Beyond phenotypic consequences, genetic variation between populations has a profound impact on human health. It has a direct influence on an individual’s predisposition for certain conditions or diseases. For example, Type 2 diabetes is more prevalent in African Americans than Americans of European descent. Genome wide association studies (GWAS) analyze common genetic variants in different individuals and assess whether particular variants are more often associated with certain traits or diseases. Comparing the distribution and number of disease-associated variants between populations can assess if genetic risk factors underlie disparities in disease susceptibility. In the case of Type 2 diabetes, African Americans carry a greater number of risk variants than Americans of European descent at genetic locations (loci) associated with Type 2 diabetes. It is clear that an individual’s ethnicity affects their susceptibility and likely reaction to disease, and as such should be considered in human health policy. Understanding the genetic risk factors linking populations and disease can identify groups of individual at greater risk of developing certain diseases for the sake of prioritizing treatment and prevention.

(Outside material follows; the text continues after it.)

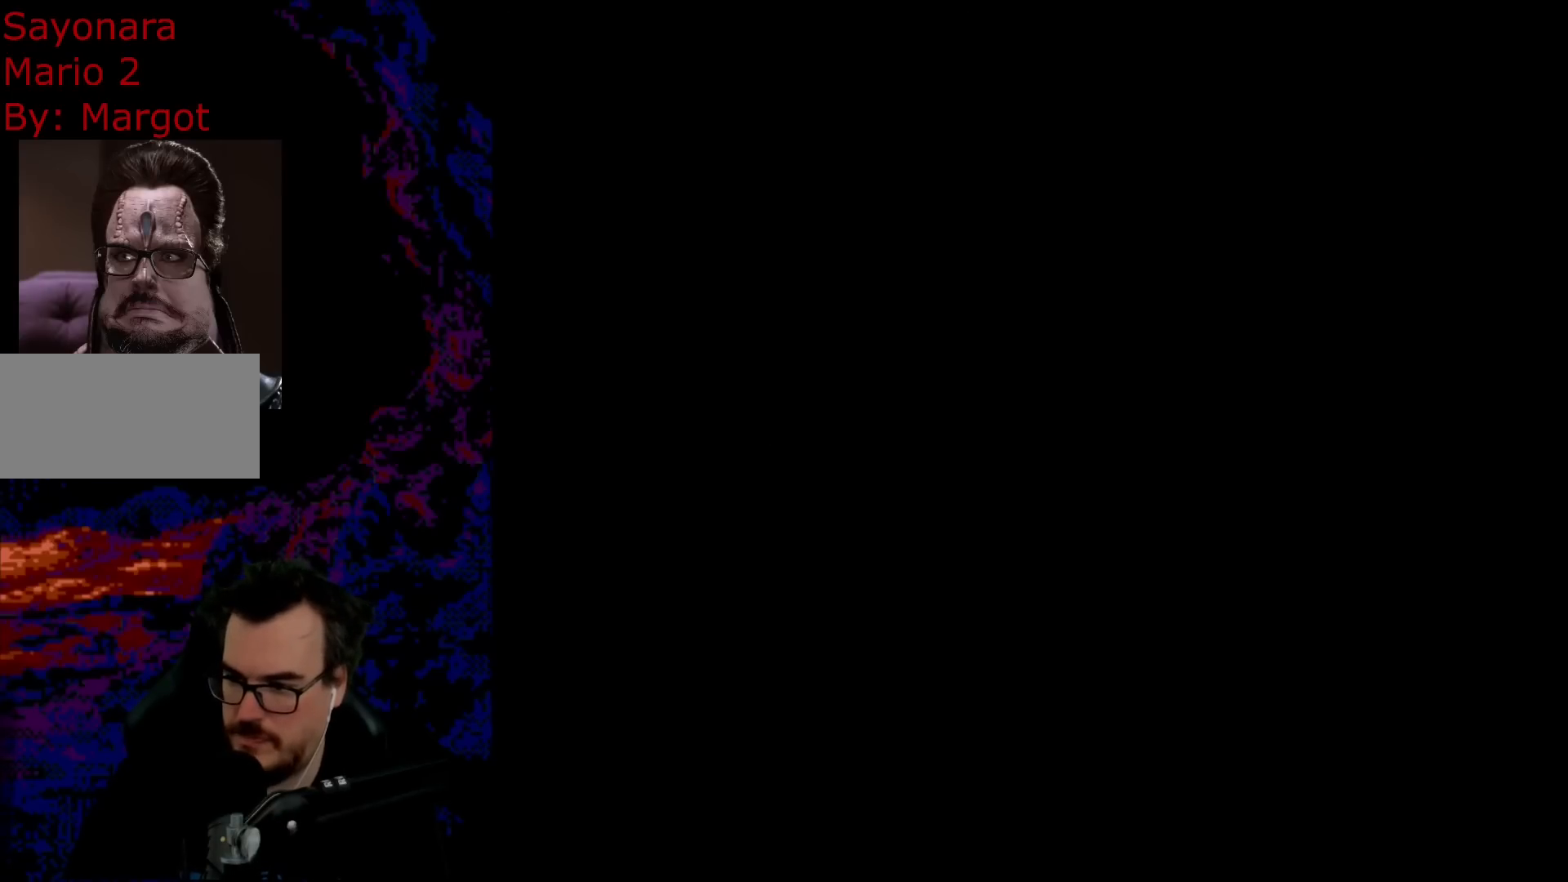
{"buttons": ["Y", "DPAD_RIGHT"], "events": []}
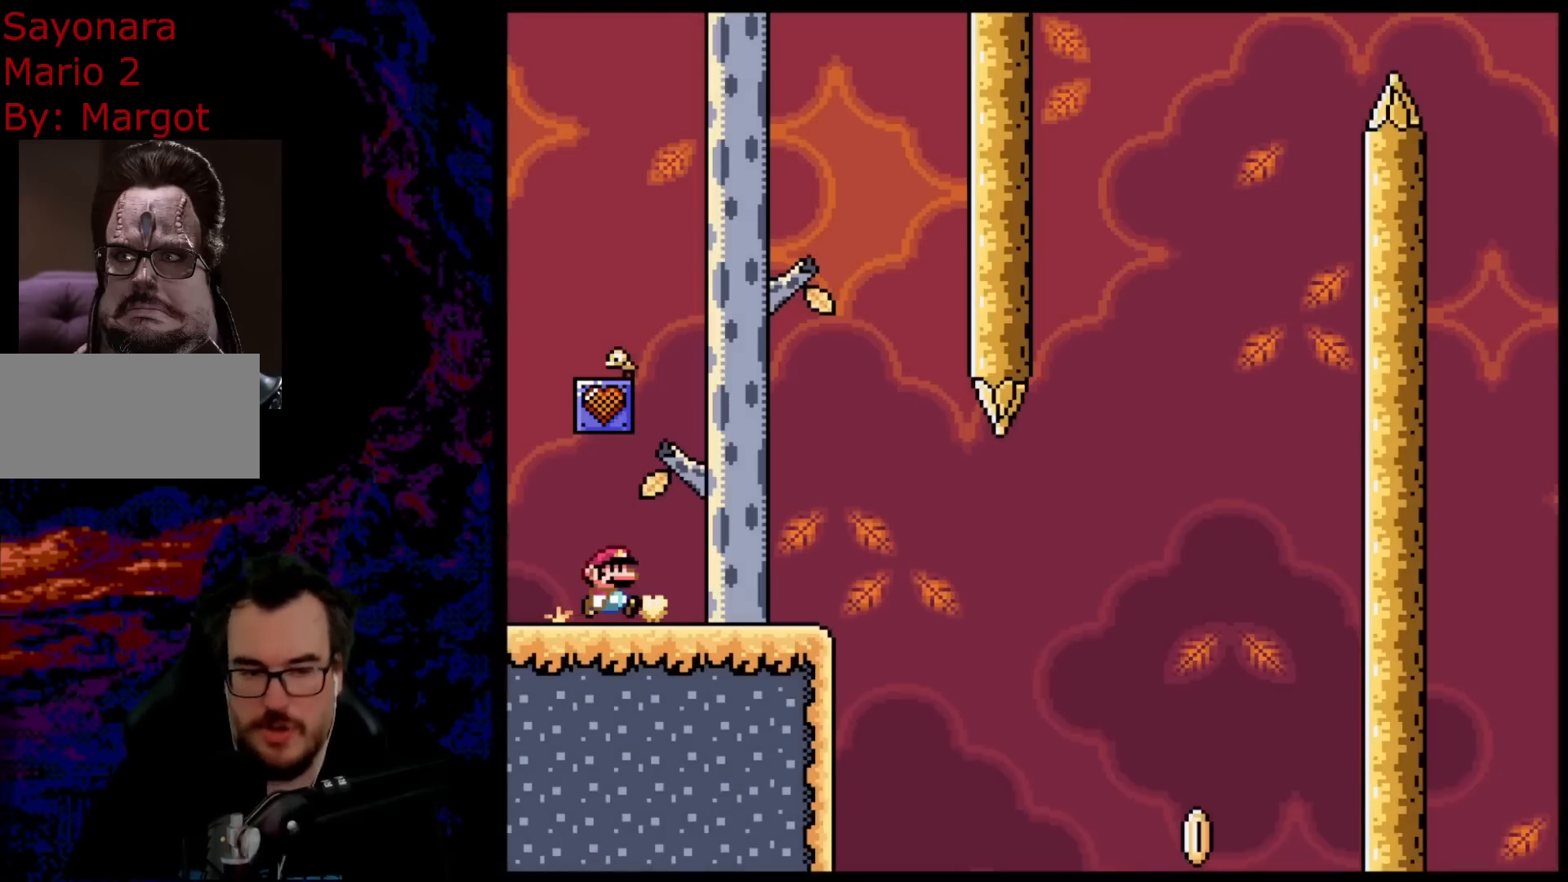
{"buttons": ["Y", "DPAD_RIGHT"], "events": [[283, "B", "down"], [317, "B", "up"]]}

Applying modern human genetics to human evolution has opened a door to studying ancient evolutionary phenomena and patterns. This area not only serves to quench the desire to understand our origins, but profoundly impacts human health in a way that could revolutionize disease treatment and prevention. In this blog, I have given a brief overview of how using genetic approaches can tell us a great deal about human origins, migration and variation between populations. In addition, I have outlined the complex genetic underpinnings behind ethnicity and disease susceptibility, which suggests an important role for population genetics in human health policy. This blog post covers only a fraction of the vast amount of ongoing work in this field, and the often ground breaking findings. It is unclear exactly how far genetics will take us in understanding human evolution, but the end is far from near. The potential for genetics in this field and broader feels limitless, and I for one am excited by the prospect.